Александр Блок, Андрей Белый и Валерий Брюсов, три крупнейших вождя русского символизма, оказались в том крыле символизма, которое приняло и приветствовала октябрьский переворот. Благодаря этому порвались их связи с широкой символистской общественностью, с тою буржуазно-дворянской средой, которая в годы реакции признала символизм. В «Записных книжках» Блока читаем: «Звонил Есенин, рассказывал о вчерашнем «Утре России» в «Тенишевском зале». Икс и толпа кричали по адресу его, А. Белого и моему: «изменники». Не подают руки».

Сам Брюсов об этом времени писал в своей автобиографии. «После Октябрьской революции я еще вначале, в 1917 году, начал работать с Советским правительством, что навлекло на меня некоторое гонение со стороны моих прежних сотоварищей (исключение из членов литературных обществ и т. п.)».

Брюсов начал работать в Наркомпросе. он был сначала назначен заведывать отделом научных библиотек. Блестящие организаторские способности Брюсова необыкновенно пригодились в эти дни зарождения революционного строительства. Сотрудники Брюсова разъезжали с его мандатами по стране и конфисковывали ценнейшие книжные и рукописные собрания.

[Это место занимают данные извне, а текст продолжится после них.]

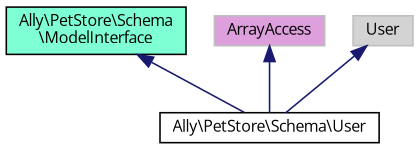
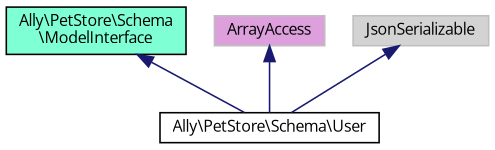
  digraph {
    fontname="Open Sans"
    node [color=black fontname="Open Sans" fontsize=10 shape=record style=filled]
    edge [color=midnightblue dir=back fontname="Open Sans" fontsize=10 labelfontname=Helvetica labelfontsize=10 style=solid]
    n1 [fillcolor=white fontcolor=black height=0.2 label="Ally\\PetStore\\Schema\\User" width=0.4]
    n2 [fillcolor=aquamarine height=0.2 label="Ally\\PetStore\\Schema\l\\ModelInterface" width=0.4]
    n3 [color=grey75 fillcolor=plum height=0.2 label=ArrayAccess width=0.4]
-   n4 [color=grey75 fillcolor=lightgrey height=0.2 label=User width=0.4]
+   n4 [color=grey75 fillcolor=lightgrey height=0.2 label=JsonSerializable width=0.4]
    n2 -> n1
    n3 -> n1
    n4 -> n1
  }
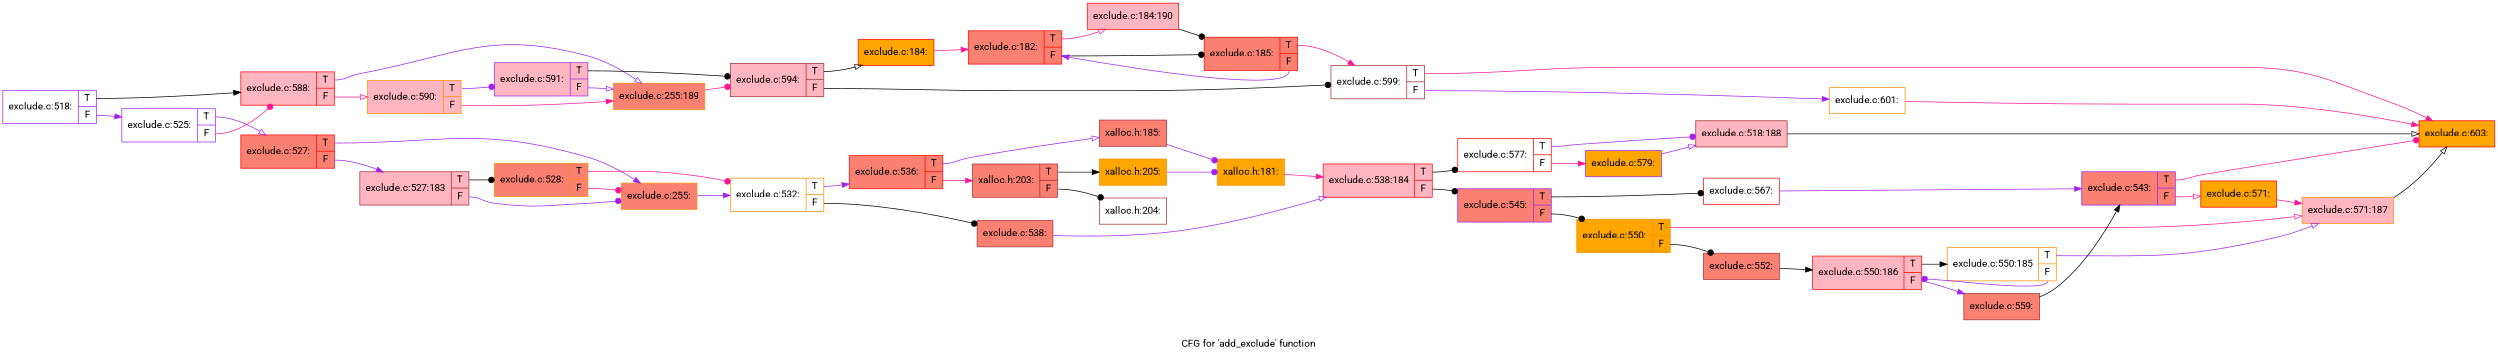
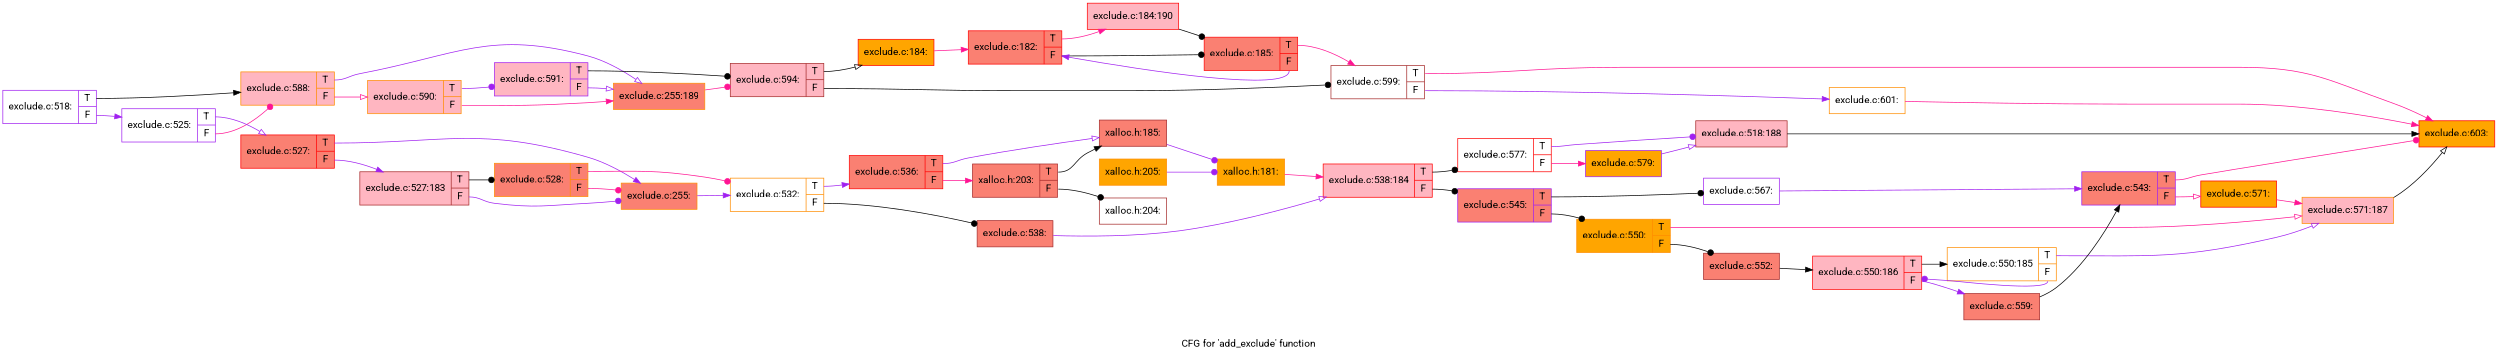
  digraph {
    fontname=Roboto
    label="CFG for 'add_exclude' function"
    rankdir=LR
    node [color=darkorange fillcolor=salmon fontname=Roboto shape=record style=filled]
    edge [arrowhead=normal color=purple fontname=Roboto tailport=s0]
    n1 [color=purple fillcolor=white label="{exclude.c:518:|{<s0>T|<s1>F}}"]
-   n2 [color=red fillcolor=lightpink label="{exclude.c:588:|{<s0>T|<s1>F}}"]
+   n2 [fillcolor=lightpink label="{exclude.c:588:|{<s0>T|<s1>F}}"]
    n3 [color=purple fillcolor=white label="{exclude.c:525:|{<s0>T|<s1>F}}"]
    n4 [label="{exclude.c:255:189}"]
    n5 [fillcolor=lightpink label="{exclude.c:590:|{<s0>T|<s1>F}}"]
    n6 [color=red label="{exclude.c:527:|{<s0>T|<s1>F}}"]
    n7 [color=brown fillcolor=lightpink label="{exclude.c:594:|{<s0>T|<s1>F}}"]
    n8 [color=purple fillcolor=lightpink label="{exclude.c:591:|{<s0>T|<s1>F}}"]
    n9 [label="{exclude.c:255:}"]
    n10 [color=brown fillcolor=lightpink label="{exclude.c:527:183|{<s0>T|<s1>F}}"]
    n11 [fillcolor=white label="{exclude.c:532:|{<s0>T|<s1>F}}"]
    n12 [label="{exclude.c:528:|{<s0>T|<s1>F}}"]
    n13 [color=red label="{exclude.c:536:|{<s0>T|<s1>F}}"]
    n14 [color=brown label="{exclude.c:538:}"]
    n15 [color=brown label="{xalloc.h:185:}"]
    n16 [color=brown label="{xalloc.h:203:|{<s0>T|<s1>F}}"]
    n17 [color=red fillcolor=lightpink label="{exclude.c:538:184|{<s0>T|<s1>F}}"]
    n18 [fillcolor=orange label="{xalloc.h:181:}"]
    n19 [fillcolor=orange label="{xalloc.h:205:}"]
    n20 [color=brown fillcolor=white label="{xalloc.h:204:}"]
    n21 [color=red fillcolor=white label="{exclude.c:577:|{<s0>T|<s1>F}}"]
    n22 [color=purple label="{exclude.c:545:|{<s0>T|<s1>F}}"]
    n23 [color=brown fillcolor=lightpink label="{exclude.c:518:188}"]
    n24 [color=purple fillcolor=orange label="{exclude.c:579:}"]
-   n25 [color=red fillcolor=white label="{exclude.c:567:}"]
+   n25 [color=purple fillcolor=white label="{exclude.c:567:}"]
    n26 [fillcolor=orange label="{exclude.c:550:|{<s0>T|<s1>F}}"]
    n27 [color=red fillcolor=orange label="{exclude.c:603:}"]
    n28 [color=purple label="{exclude.c:543:|{<s0>T|<s1>F}}"]
    n29 [fillcolor=lightpink label="{exclude.c:571:187}"]
    n30 [color=brown label="{exclude.c:552:}"]
    n31 [color=red fillcolor=orange label="{exclude.c:571:}"]
    n32 [color=red fillcolor=lightpink label="{exclude.c:550:186|{<s0>T|<s1>F}}"]
    n33 [fillcolor=white label="{exclude.c:550:185|{<s0>T|<s1>F}}"]
    n34 [color=brown label="{exclude.c:559:}"]
    n35 [color=red fillcolor=orange label="{exclude.c:184:}"]
    n36 [color=brown fillcolor=white label="{exclude.c:599:|{<s0>T|<s1>F}}"]
    n37 [color=red label="{exclude.c:182:|{<s0>T|<s1>F}}"]
    n38 [fillcolor=white label="{exclude.c:601:}"]
    n39 [color=red fillcolor=lightpink label="{exclude.c:184:190}"]
    n40 [color=red label="{exclude.c:185:|{<s0>T|<s1>F}}"]
    n1 -> n2 [color=black]
    n1 -> n3 [tailport=s1]
    n2 -> n4 [arrowhead=onormal]
    n2 -> n5 [arrowhead=onormal color=deeppink tailport=s1]
    n3 -> n2 [arrowhead=dot color=deeppink tailport=s1]
    n3 -> n6 [arrowhead=onormal]
    n4 -> n7 [arrowhead=dot color=deeppink]
    n5 -> n4 [color=deeppink tailport=s1]
    n5 -> n8 [arrowhead=dot]
    n6 -> n9
    n6 -> n10 [tailport=s1]
    n7 -> n35 [arrowhead=onormal color=black]
    n7 -> n36 [arrowhead=dot color=black tailport=s1]
    n8 -> n4 [arrowhead=onormal tailport=s1]
    n8 -> n7 [arrowhead=dot color=black]
    n9 -> n11
    n10 -> n9 [arrowhead=dot tailport=s1]
    n10 -> n12 [arrowhead=dot color=black]
    n11 -> n13
    n11 -> n14 [arrowhead=dot color=black tailport=s1]
    n12 -> n9 [arrowhead=dot color=deeppink tailport=s1]
    n12 -> n11 [arrowhead=dot color=deeppink]
    n13 -> n15 [arrowhead=onormal]
    n13 -> n16 [color=deeppink tailport=s1]
    n14 -> n17 [arrowhead=onormal]
    n15 -> n18 [arrowhead=dot]
-   n16 -> n19 [color=black]
+   n16 -> n15 [color=black]
    n16 -> n20 [arrowhead=dot color=black tailport=s1]
    n17 -> n21 [arrowhead=dot color=black]
    n17 -> n22 [arrowhead=dot color=black tailport=s1]
    n18 -> n17 [color=deeppink]
    n19 -> n18 [arrowhead=dot]
    n21 -> n23 [arrowhead=dot]
    n21 -> n24 [color=deeppink tailport=s1]
    n22 -> n25 [arrowhead=dot color=black]
    n22 -> n26 [arrowhead=dot color=black tailport=s1]
-   n23 -> n27 [arrowhead=onormal color=black]
+   n23 -> n27 [color=black]
    n24 -> n23 [arrowhead=onormal]
    n25 -> n28
    n26 -> n29 [arrowhead=onormal color=deeppink]
    n26 -> n30 [arrowhead=dot color=black tailport=s1]
    n28 -> n27 [arrowhead=dot color=deeppink]
    n28 -> n31 [arrowhead=onormal color=deeppink tailport=s1]
    n29 -> n27 [arrowhead=onormal color=black]
    n30 -> n32 [color=black]
    n31 -> n29 [color=deeppink]
    n32 -> n33 [color=black]
    n32 -> n34 [tailport=s1]
    n33 -> n29 [arrowhead=onormal]
    n33 -> n32 [arrowhead=dot tailport=s1]
    n34 -> n28 [color=black]
    n35 -> n37 [color=deeppink]
    n36 -> n27 [color=deeppink]
    n36 -> n38 [tailport=s1]
-   n37 -> n39 [arrowhead=onormal color=deeppink]
+   n37 -> n39 [color=deeppink]
    n37 -> n40 [arrowhead=dot color=black tailport=s1]
    n38 -> n27 [color=deeppink]
    n39 -> n40 [arrowhead=dot color=black]
    n40 -> n36 [color=deeppink]
    n40 -> n37 [tailport=s1]
  }
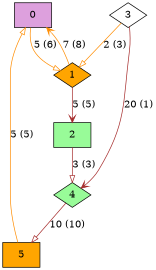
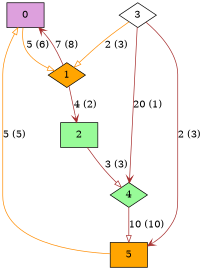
  digraph {
    node [fillcolor=orange shape=box style=filled]
    edge [arrowhead=onormal color=brown]
    0 [fillcolor=plum]
    1 [shape=diamond]
    2 [fillcolor=palegreen]
    4 [fillcolor=palegreen shape=diamond]
    5
    3 [fillcolor=white shape=diamond]
    0 -> 1 [color=darkorange label="5 (6)"]
-   1 -> 0 [arrowhead=vee color=darkorange label="7 (8)"]
-   1 -> 2 [arrowhead=vee label="5 (5)"]
+   1 -> 0 [arrowhead=vee label="7 (8)"]
+   1 -> 2 [arrowhead=vee label="4 (2)"]
    2 -> 4 [label="3 (3)"]
    4 -> 5 [label="10 (10)"]
    5 -> 0 [color=darkorange label="5 (5)"]
    3 -> 1 [color=darkorange label="2 (3)"]
    3 -> 4 [arrowhead=vee label="20 (1)"]
+   3 -> 5 [arrowhead=vee label="2 (3)"]
  }
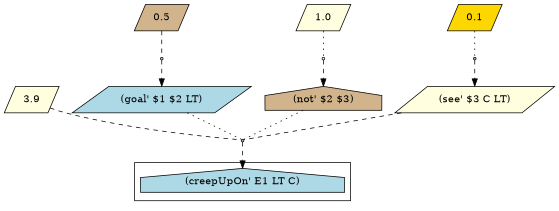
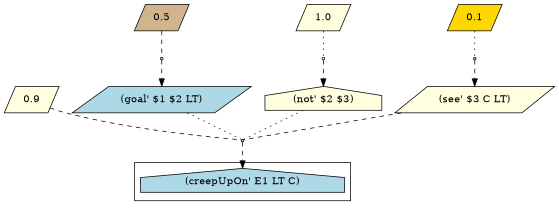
  digraph {
    rankdir=TB
    node [fillcolor=lightyellow shape=parallelogram style=filled]
    edge [arrowhead=none style=dashed]
    n1 [fillcolor=lightblue label="(creepUpOn' E1 LT C)" shape=house]
-   n2 [label=3.9]
+   n2 [label=0.9]
    r0 [fillcolor=tan shape=point]
    n4 [fillcolor=tan label=0.5]
    r1 [fillcolor=lightblue shape=point]
    n6 [fillcolor=lightblue label="(goal' $1 $2 LT)"]
    n7 [label=1.0]
    r2 [shape=point]
-   n9 [fillcolor=tan label="(not' $2 $3)" shape=house]
+   n9 [label="(not' $2 $3)" shape=house]
    n10 [fillcolor=gold label=0.1]
    r3 [fillcolor=tan shape=point]
    n12 [label="(see' $3 C LT)"]
    subgraph cluster_1 {
      n1
    }
    n2 -> r0
    r0 -> n1 [arrowhead=""]
    n4 -> r1
    r1 -> n6 [arrowhead=""]
    n6 -> r0 [style=dotted]
    n7 -> r2 [style=dotted]
    r2 -> n9 [arrowhead=""]
    n9 -> r0 [style=dotted]
    n10 -> r3 [style=dotted]
    r3 -> n12 [arrowhead=""]
    n12 -> r0
  }
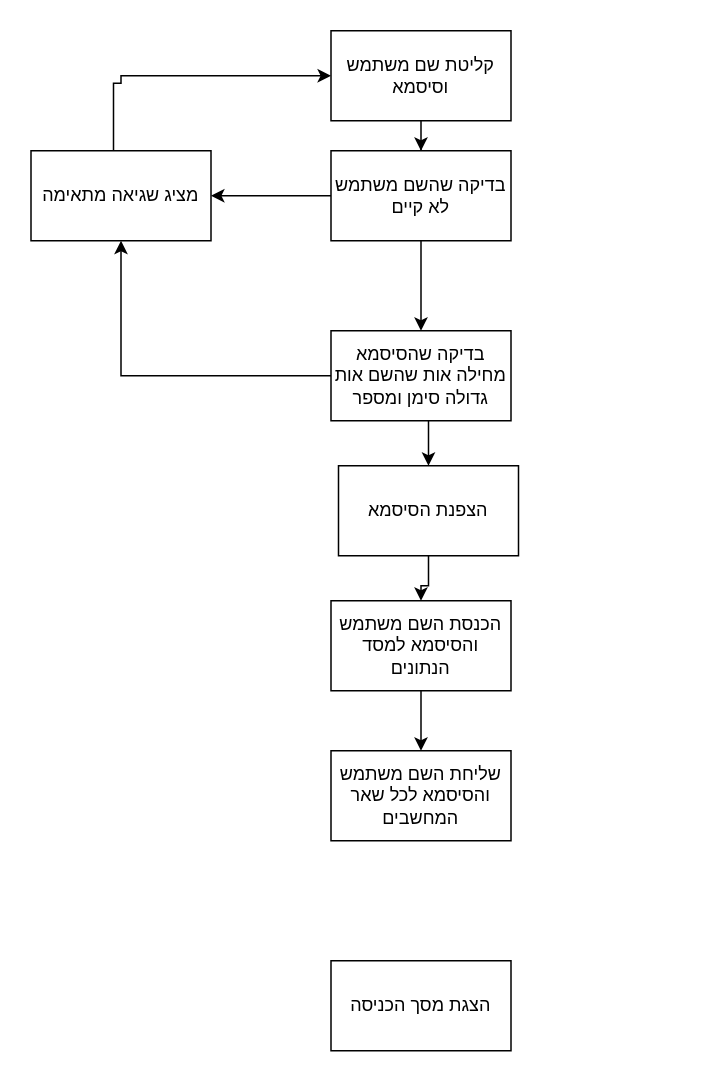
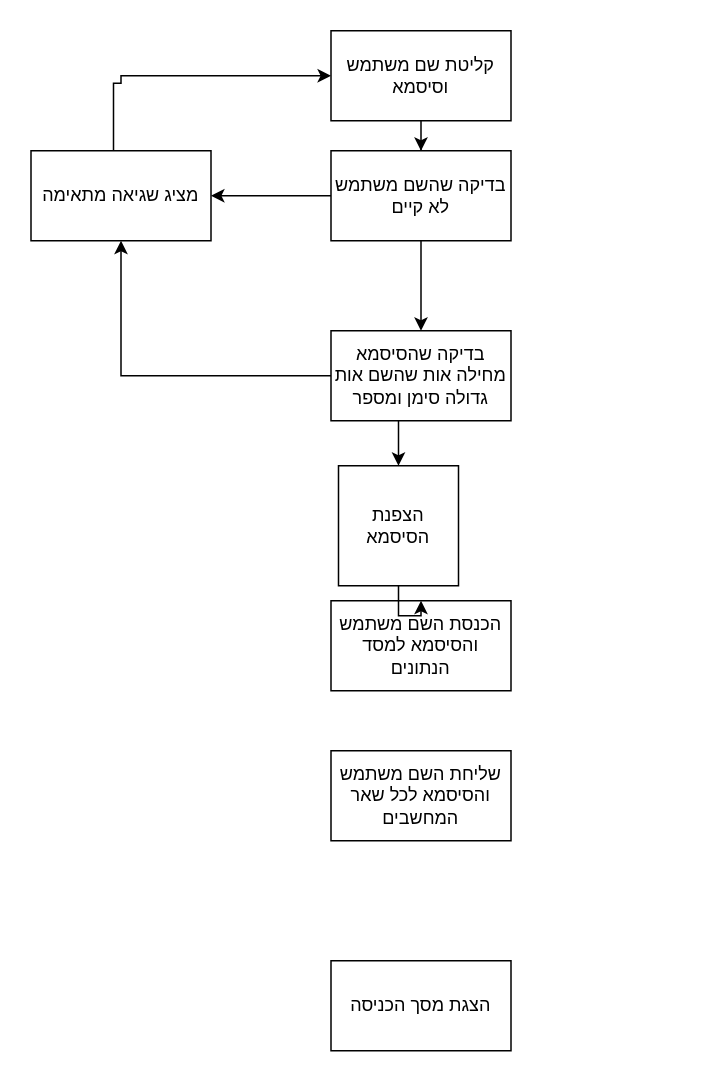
  <mxCell id="0" />
  <mxCell id="1" parent="0" />
  <mxCell id="2" value="" style="edgeStyle=orthogonalEdgeStyle;rounded=0;orthogonalLoop=1;jettySize=auto;html=1;" edge="1" parent="1" source="3" target="6"><mxGeometry relative="1" as="geometry" /></mxCell>
  <mxCell id="3" value="קליטת שם משתמש וסיסמא" style="rounded=0;whiteSpace=wrap;html=1;" vertex="1" parent="1"><mxGeometry x="220" y="20" width="120" height="60" as="geometry" /></mxCell>
  <mxCell id="4" value="" style="edgeStyle=orthogonalEdgeStyle;rounded=0;orthogonalLoop=1;jettySize=auto;html=1;" edge="1" parent="1" source="6" target="8"><mxGeometry relative="1" as="geometry" /></mxCell>
  <mxCell id="5" value="" style="edgeStyle=orthogonalEdgeStyle;rounded=0;orthogonalLoop=1;jettySize=auto;html=1;" edge="1" parent="1" source="6" target="11"><mxGeometry relative="1" as="geometry" /></mxCell>
  <mxCell id="6" value="בדיקה שהשם משתמש לא קיים" style="rounded=0;whiteSpace=wrap;html=1;" vertex="1" parent="1"><mxGeometry x="220" y="100" width="120" height="60" as="geometry" /></mxCell>
  <mxCell id="7" style="edgeStyle=orthogonalEdgeStyle;rounded=0;orthogonalLoop=1;jettySize=auto;html=1;entryX=0;entryY=0.5;entryDx=0;entryDy=0;" edge="1" parent="1" source="8" target="3"><mxGeometry relative="1" as="geometry"><mxPoint x="80" y="10" as="targetPoint" /><Array as="points"><mxPoint x="75" y="55" /><mxPoint x="80" y="55" /><mxPoint x="80" y="50" /></Array></mxGeometry></mxCell>
  <mxCell id="8" value="מציג שגיאה מתאימה" style="whiteSpace=wrap;html=1;rounded=0;" vertex="1" parent="1"><mxGeometry x="20" y="100" width="120" height="60" as="geometry" /></mxCell>
  <mxCell id="9" style="edgeStyle=orthogonalEdgeStyle;rounded=0;orthogonalLoop=1;jettySize=auto;html=1;entryX=0.5;entryY=1;entryDx=0;entryDy=0;" edge="1" parent="1" source="11" target="8"><mxGeometry relative="1" as="geometry" /></mxCell>
  <mxCell id="10" value="" style="edgeStyle=orthogonalEdgeStyle;rounded=0;orthogonalLoop=1;jettySize=auto;html=1;entryX=0.5;entryY=0;entryDx=0;entryDy=0;" edge="1" parent="1" source="11" target="16"><mxGeometry relative="1" as="geometry"><mxPoint x="345" y="280" as="targetPoint" /><Array as="points"><mxPoint x="295" y="280" /><mxPoint x="455" y="280" /></Array></mxGeometry></mxCell>
  <mxCell id="11" value="בדיקה שהסיסמא מחילה אות שהשם אות גדולה סימן ומספר" style="whiteSpace=wrap;html=1;rounded=0;" vertex="1" parent="1"><mxGeometry x="220" y="220" width="120" height="60" as="geometry" /></mxCell>
- <mxCell id="12" value="" style="edgeStyle=orthogonalEdgeStyle;rounded=0;orthogonalLoop=1;jettySize=auto;html=1;" edge="1" parent="1" source="13" target="14"><mxGeometry relative="1" as="geometry" /></mxCell>
  <mxCell id="13" value="הכנסת השם משתמש והסיסמא למסד הנתונים" style="whiteSpace=wrap;html=1;rounded=0;" vertex="1" parent="1"><mxGeometry x="220" y="400" width="120" height="60" as="geometry" /></mxCell>
  <mxCell id="14" value="שליחת השם משתמש והסיסמא לכל שאר המחשבים" style="whiteSpace=wrap;html=1;rounded=0;" vertex="1" parent="1"><mxGeometry x="220" y="500" width="120" height="60" as="geometry" /></mxCell>
  <mxCell id="15" value="" style="edgeStyle=orthogonalEdgeStyle;rounded=0;orthogonalLoop=1;jettySize=auto;html=1;" edge="1" parent="1" source="16" target="13"><mxGeometry relative="1" as="geometry" /></mxCell>
- <mxCell id="16" value="הצפנת הסיסמא" style="rounded=0;whiteSpace=wrap;html=1;" vertex="1" parent="1"><mxGeometry x="225" y="310" width="120" height="60" as="geometry" /></mxCell>
+ <mxCell id="16" value="הצפנת הסיסמא" style="rounded=0;whiteSpace=wrap;html=1;" vertex="1" parent="1"><mxGeometry x="225" y="310" width="80" height="80" as="geometry" /></mxCell>
  <mxCell id="17" value="הצגת מסך הכניסה" style="whiteSpace=wrap;html=1;rounded=0;" vertex="1" parent="1"><mxGeometry x="220" y="640" width="120" height="60" as="geometry" /></mxCell>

Огромные накопленные культурные ценности Брюсов спас от гибели и сохранил для трудящихся Советской республики.

Вскоре он перешел на работу в Главпрофобр, где получил в свое ведение вопросы художественного образования страны. Параллельно с этой большой работой он отдает массу времени воспитанию кадров молодых пролетарских поэтов, пришедших в литературу после Октября. Брюсов обучал поэтическому мастерству это поколение пролетарских поэтов и оказал на характер пролетарской поэзии первых лет революции заметное влияние.

Его литературно-педагогическая работа увенчалась организацией в 1921 г. в Москве Высшего литературно-художественного института (в 1924 г. наименованного институтом имени Брюсова).

В 1919 г. Брюсов вступил в ряды ВКП(б).

Брюсов, единственный из символистов, продолжал работать в советской литературе как поэт революционной современности. После Октября он выпустил ряд книг стихов: «Последние мечты», «В такие дни», «Миг» и «Дали». (Книжка «Меа» вышла уже после его смерти.)

о своей поэтической работе после Октября Брюсов писал в своем ответе одному критику: «Оценивая поэзию символистов (за годы с 1917 по 1922-й), я должен, по крайнему моему разумению, отнестись отрицательно к их деятельности за последние годы. Между тем, я сам, как поэт, теснейшим образом связан с движением символизма… признаю… и свои стихи 1912–1917 годы не свободными от общих недостатков символической поэзии того периода. Но, продолжая столь же откровенно, думаю, что некоторых, роковых для символизма, путей мне удалось избежать и что мои стихи следующего пятилетия («В такие дни» — 1920; «Миг» — 1922; «Дали» — 1922) выходят на иную дорогу».